New Saudi oil minister endorses production cuts

World

AFP
September 10, 2019

Abu Dhabi: Saudi Arabia's new energy minister, Prince Abdulaziz bin Salman, said Monday that oil production cuts would benefit all exporting nations, in an indication he will support further reductions to address an oversupplied market and sagging prices.

In his first comments since being appointed by his father King Salman on Sunday, the minister signalled no major change in approach in Saudi Arabia, the de facto OPEC leader which pumps about a third of the cartel´s oil.

"The pillars of our oil policy are pre-determined and will not change," he told Saudi broadcaster Al-Arabiya. The prince was in Abu Dhabi to attend the World Energy Congress, followed by a meeting on Thursday of the Joint Ministerial Monitoring Committee (JMMC) of the OPEC+ alliance for a supply cut deal reached last year.

The ministers will consider fresh reductions, even though analysts are doubtful such a move would succeed in bolstering crude prices which have been badly dented by the US-China trade war. Crude prices are currently moving around levels of $60 a barrel, in contrast with more than $75 this time last year but up from around $50 at the end of December 2018.

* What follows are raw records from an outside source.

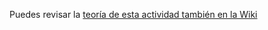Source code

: Puedes revisar la [teoría de esta actividad también en la Wiki]( https://github.com/Cheomm88/RAY/wiki/Entrada-y-Salida-de-Texto)

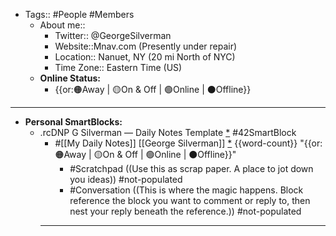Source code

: - Tags:: #People #Members
    - About me::
        - Twitter:: @GeorgeSilverman
        - Website::Mnav.com (Presently under repair)
        - Location:: Nanuet, NY (20 mi North of NYC)
        - Time Zone:: Eastern Time (US)
    - **Online Status:**  
        - {{or:🟠Away | 🟡On & Off | 🟢Online | ⚫️Offline}}
- ---
- **Personal SmartBlocks:**
    - .rcDNP G Silverman — Daily Notes Template [*]([[gs]]) #42SmartBlock
        - #[[My Daily Notes]] [[George Silverman]] [*]([[gs]]) {{word-count}}  "{{or:🟠Away | 🟡On & Off | 🟢Online | ⚫️Offline}}"
            - #Scratchpad ((Use this as scrap paper. A place to jot down you ideas)) #not-populated
            - #Conversation ((This is where the magic happens. Block reference the block you want to comment or reply to, then nest your reply beneath the reference.)) #not-populated
        - ---
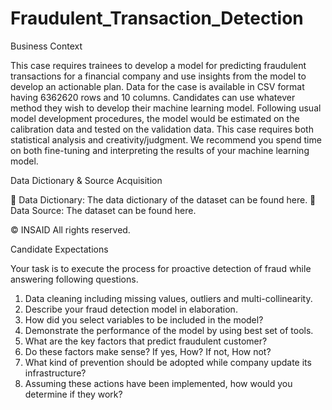 # Fraudulent_Transaction_Detection

Business Context

This case requires trainees to develop a model for predicting fraudulent transactions for a
financial company and use insights from the model to develop an actionable plan. Data for the
case is available in CSV format having 6362620 rows and 10 columns.
Candidates can use whatever method they wish to develop their machine learning model.
Following usual model development procedures, the model would be estimated on the
calibration data and tested on the validation data. This case requires both statistical analysis and
creativity/judgment. We recommend you spend time on both fine-tuning and interpreting the
results of your machine learning model.

Data Dictionary & Source Acquisition

 Data Dictionary: The data dictionary of the dataset can be found here.
 Data Source: The dataset can be found here.

© INSAID All rights reserved.

Candidate Expectations

Your task is to execute the process for proactive detection of fraud while answering following
questions.
1. Data cleaning including missing values, outliers and multi-collinearity.
2. Describe your fraud detection model in elaboration.
3. How did you select variables to be included in the model?
4. Demonstrate the performance of the model by using best set of tools.
5. What are the key factors that predict fraudulent customer?
6. Do these factors make sense? If yes, How? If not, How not?
7. What kind of prevention should be adopted while company update its infrastructure?
8. Assuming these actions have been implemented, how would you determine if they work?
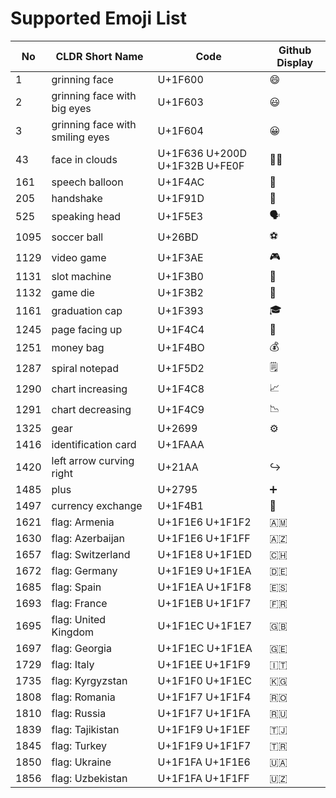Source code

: # Supported Emoji List

| No   | CLDR Short Name                 | Code                                 | Github Display              |
|------|---------------------------------|--------------------------------------| ---                           |
| 1    | grinning face                   | U+1F600                              | :smile:                     |
| 2    | grinning face with big eyes     | U+1F603                              | :smiley:                    |
| 3    | grinning face with smiling eyes | U+1F604                              | :grinning:                  |
| 43   | face in clouds                  | U+1F636 U+200D U+1F32B U+FE0F        | :face_in_clouds:            |
| 161  | speech balloon                  | U+1F4AC                              | :speech_balloon:            |
| 205  | handshake                       | U+1F91D 	                            | :handshake:                 |
| 525  | speaking head                   | U+1F5E3 	                            | :speaking_head:             |
| 1095 | soccer ball                     | U+26BD 	                             | :soccer:              |
| 1129 | video game                      | U+1F3AE 	                            | :video_game:              |
| 1131 | slot machine                    | U+1F3B0 	 	                            | :slot_machine:              |
| 1132 | game die                        | U+1F3B2 	 	                            | :game_die:              |
| 1161 | graduation cap                  | U+1F393 	                            | :mortar_board:              |
| 1245 | page facing up                  | U+1F4C4                              | :page_facing_up:            |
| 1251 | money bag                       | U+1F4BO                              | :moneybag:                  |
| 1287 | spiral notepad                  | U+1F5D2                              | :spiral_notepad:            |
| 1290 | chart increasing                | U+1F4C8 	                            | :chart_with_upwards_trend:  |
| 1291 | chart decreasing                | U+1F4C9 	                            | :chart_with_downwards_trend: |
| 1325 | gear                            | U+2699                               | :gear:                      |
| 1416 | identification card             | U+1FAAA                              |                         |
| 1420 | left arrow curving right        | U+21AA                               | :arrow_right_hook:          |
| 1485 | plus                            | U+2795 	                             | :heavy_plus_sign:           |
| 1497 | currency exchange               | U+1F4B1                              | :currency_exchange:         |
| 1621 | flag: Armenia                   | U+1F1E6 U+1F1F2 	                    | :armenia:                   |
| 1630 | flag: Azerbaijan                | U+1F1E6 U+1F1FF                      | :azerbaijan:                |
| 1657 | flag: Switzerland               | U+1F1E8 U+1F1ED                      | :switzerland:               |
| 1672 | flag: Germany                   | U+1F1E9 U+1F1EA                      | :de:                        |
| 1685 | flag: Spain                     | U+1F1EA U+1F1F8 	                    | :es:                        |
| 1693 | flag: France                    | U+1F1EB U+1F1F7 	                    | :fr:                        |
| 1695 | flag: United Kingdom            | U+1F1EC U+1F1E7                      | :uk:                        |
| 1697 | flag: Georgia                   | U+1F1EC U+1F1EA 	                    | :georgia:                   |
| 1729 | flag: Italy                     | U+1F1EE U+1F1F9                      | :it:                        |
| 1735 | flag: Kyrgyzstan                | U+1F1F0 U+1F1EC 	                    | :kyrgyzstan:                |
| 1808 | flag: Romania                   | U+1F1F7 U+1F1F4 	                    | :romania:                   |
| 1810 | flag: Russia                    | U+1F1F7 U+1F1FA                      | :ru:                        |
| 1839 | flag: Tajikistan                | U+1F1F9 U+1F1EF                      | :tajikistan:                |
| 1845 | flag: Turkey                    | U+1F1F9 U+1F1F7 	                    | :tr:                        |
| 1850 | flag: Ukraine                   | U+1F1FA U+1F1E6 	                    | :ukraine:                   |
| 1856 | flag: Uzbekistan                | U+1F1FA U+1F1FF 	                    | :uzbekistan:                |
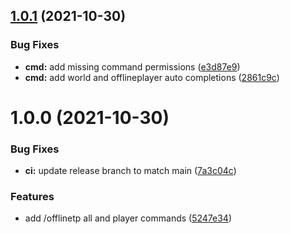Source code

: ## [1.0.1](https://github.com/Silthus/purpur-offline-teleport/compare/v1.0.0...v1.0.1) (2021-10-30)


### Bug Fixes

* **cmd:** add missing command permissions ([e3d87e9](https://github.com/Silthus/purpur-offline-teleport/commit/e3d87e97ed4329cfb7a6dd354c1fbe27532b6b53))
* **cmd:** add world and offlineplayer auto completions ([2861c9c](https://github.com/Silthus/purpur-offline-teleport/commit/2861c9cac62a96984a98e573c6c8f61f97907b42))

# 1.0.0 (2021-10-30)


### Bug Fixes

* **ci:** update release branch to match main ([7a3c04c](https://github.com/Silthus/purpur-offline-teleport/commit/7a3c04c50263acc1a2fe305ed501c896b6eee915))


### Features

* add /offlinetp all and player commands ([5247e34](https://github.com/Silthus/purpur-offline-teleport/commit/5247e346fa8b9c4260e1ecf63abfa0b662d75d3b))
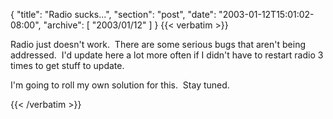 {
  "title": "Radio sucks...",
  "section": "post",
  "date": "2003-01-12T15:01:02-08:00",
  "archive": [
    "2003/01/12"
  ]
}
{{< verbatim >}}
<P>Radio just doesn't work.&nbsp; There are some serious bugs that aren't being addressed.&nbsp; I'd update here a lot more often if I didn't have to restart radio 3 times to get stuff to update.</P>
<P>I'm going to roll my own solution for this.&nbsp; Stay tuned.</P>
{{< /verbatim >}}
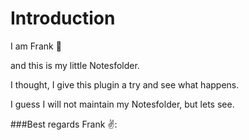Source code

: # Introduction

I am Frank 🦥

and this is my little Notesfolder.

I thought, I give this plugin a try and see what happens.

I guess I will not maintain my Notesfolder, but lets see.

###Best regards Frank ✌️:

Prince Abdulaziz said that the trade war, which has triggered fears of a global recession, has cast a "fog" over the oil market. However, he appeared to swing his support behind further curbs to rebalance the crude market.

"Cutting output will benefit all members of OPEC," he told Al-Arabiya on the sidelines of the conference. The appointment of Prince Abdulaziz, half-brother to de facto ruler Crown Prince Mohammed bin Salman, marks the first time a royal family member has been put in charge of the all-important energy ministry.

He replaces veteran official Khalid al-Falih as the world´s top crude exporter accelerates preparations for a much-anticipated stock listing of state-owned oil giant Aramco, expected to be the world´s biggest.

"Prince Abdulaziz is very experienced and has served in the energy industry for decades," Giovanni Staunovo, an analyst at UBS Group AG in Zurich, told Bloomberg News. "His comments today suggest we shouldn't expect any major policy changes from the kingdom, which still wants to see oil inventories falling."

The OPEC petroleum exporters´ cartel and key independent producers want to halt a slide in prices that has persisted despite previous output cuts and US sanctions that have squeezed supply from Iran and Venezuela.